ETA. I just went out and added ice to one of the waterers and collected eggs from yesterday and today. There were two different maran eggs, so she laid an egg on her last day with us. What a good girl all the way to her too soon end!


----------



## Vita (Sep 23, 2017)

Sorry about your chicken. It may sound strange to some, but I always wished I could live in a semi-rural area with a nature-loving husband, bunch of kids, dogs, and chickens for fresh eggs and a flower and vegetable garden. Got some of what I wanted in life but not all, that's how it goes. When the time comes that I'm financially able to retire, I def want to move out of the city near my brother.


----------



## MollyMuiMa (Oct 13, 2012)

How sad! I'm sorry you lost her! Yeah you can get attached to birds just as much as a dog, and some people don't understand how losing an animal, ANY animal hurts! 

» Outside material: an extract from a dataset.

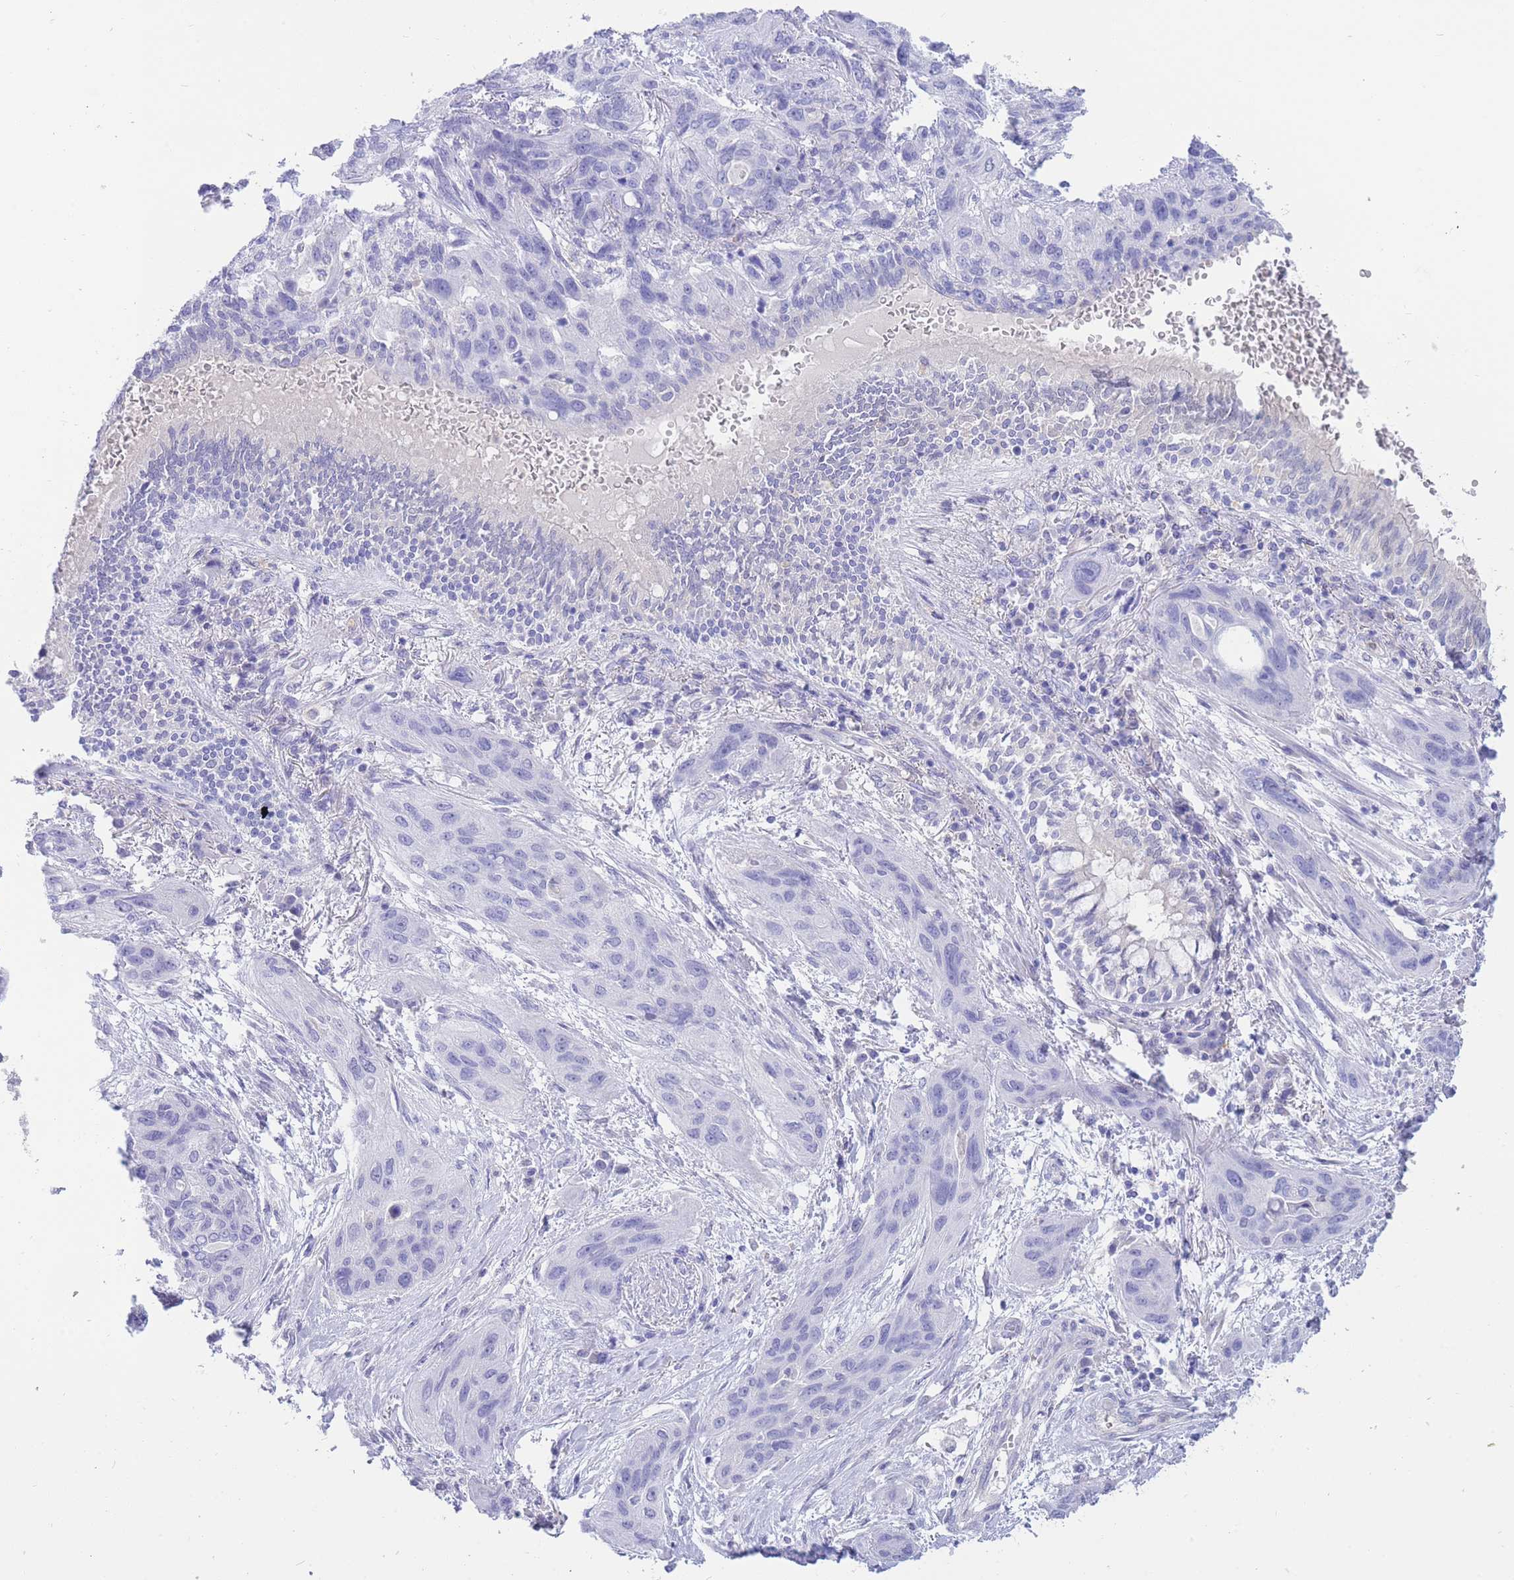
{"staining": {"intensity": "negative", "quantity": "none", "location": "none"}, "tissue": "lung cancer", "cell_type": "Tumor cells", "image_type": "cancer", "snomed": [{"axis": "morphology", "description": "Squamous cell carcinoma, NOS"}, {"axis": "topography", "description": "Lung"}], "caption": "Immunohistochemistry histopathology image of human squamous cell carcinoma (lung) stained for a protein (brown), which displays no expression in tumor cells.", "gene": "SULT1A1", "patient": {"sex": "female", "age": 70}}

I sometimes would do a necropsy when I found a parrot had died after seemly being healthy and sometimes with the females it was being 'egg bound' that caused it's demise.


----------



## Mfmst (Jun 18, 2014)

That is so sad. R.I.P. Hannah.


----------



## Asta's Mom (Aug 20, 2014)

So sorry of your loss of Hannah - she was a beautiful bird. How cool to have found the last egg. ((HUGS)) to you.


----------



## Skylar (Jul 29, 2016)

I’m so sorry. That is so sad. She was a sweet chicken.


----------



## spicandspan (Apr 21, 2018)

Sorry to hear about your chicken, Catherine. Sometimes the weather takes us by surprise. Years ago my family's pot bellied pig passed away during a cold snap.


----------



## Streetcar (Apr 13, 2014)

I'm so sorry for your loss, and what a poignant find in her last egg, Lily CD RE. Your sweet girl is happily pecking around at the Bridge now.


----------



## lily cd re (Jul 23, 2012)

Molly I know about egg binding and think that it is what took Salome last year, but I think Hannah went because of the heat since she had been laying well, including the day before she died. It is too hot to dig a hole today, but I will tomorrow or Saturday and have a little final goodbye before returning her to the earth.


----------



## Dogs4Life (May 27, 2018)

I have had birds, so I know how a person can come to love a pet bird just like a dog. She truly was very beautiful. You did your best to take care of her, and I am so very sorry for your loss.


----------



## Click-N-Treat (Nov 9, 2015)

I'm sorry for your loss. Gentle hugs.


----------



## mashaphan (Sep 4, 2014)

:chicken::Cry: Very sad; so young . Lovely girl. Our condolences,Catherine et al. Do the other girls look for her?

Martha


----------



## lily cd re (Jul 23, 2012)

Martha, I think her "sister" Miriam looks for her. I suppose they have some level of breed recognition the way dogs do and now Miriam is the only one of her kind. 



Now, I am not the sort of person who posts pictures of my plates of food on Instagram or FB, but I did make an omelette for lunch using Hannah's last eggs plus some broccoli, cheddar cheese and cayenne pepper (like spicey eggs). Here it is. It was delicious but a little bittersweet.


----------



## snow0160 (Sep 20, 2016)

Aww.. maybe you can get a new chick. I’m sorry for your loss.


Sent from my iPhone using Tapatalk Pro


----------



## lily cd re (Jul 23, 2012)

snow I was one bird over my town's limit before losing Hannah, so I will not add another. Additionally the hatchery I get my chicks from can only send three at a time as the smallest order, so I will be waiting presumably at least a couple of years before getting any new birds.


Thank you all for your kindness. People who don't love their animals or have animals wouldn't get it.


----------



## galofpink (Mar 14, 2017)

Sorry to hear about your loss of Hannah, Catherine. You made a beautiful omelette with her last egg, a perfect last testament, if you will, to her beauty. May she be abundantly blessed with a grassy patch full of insects to peck at in chicken heaven.


----------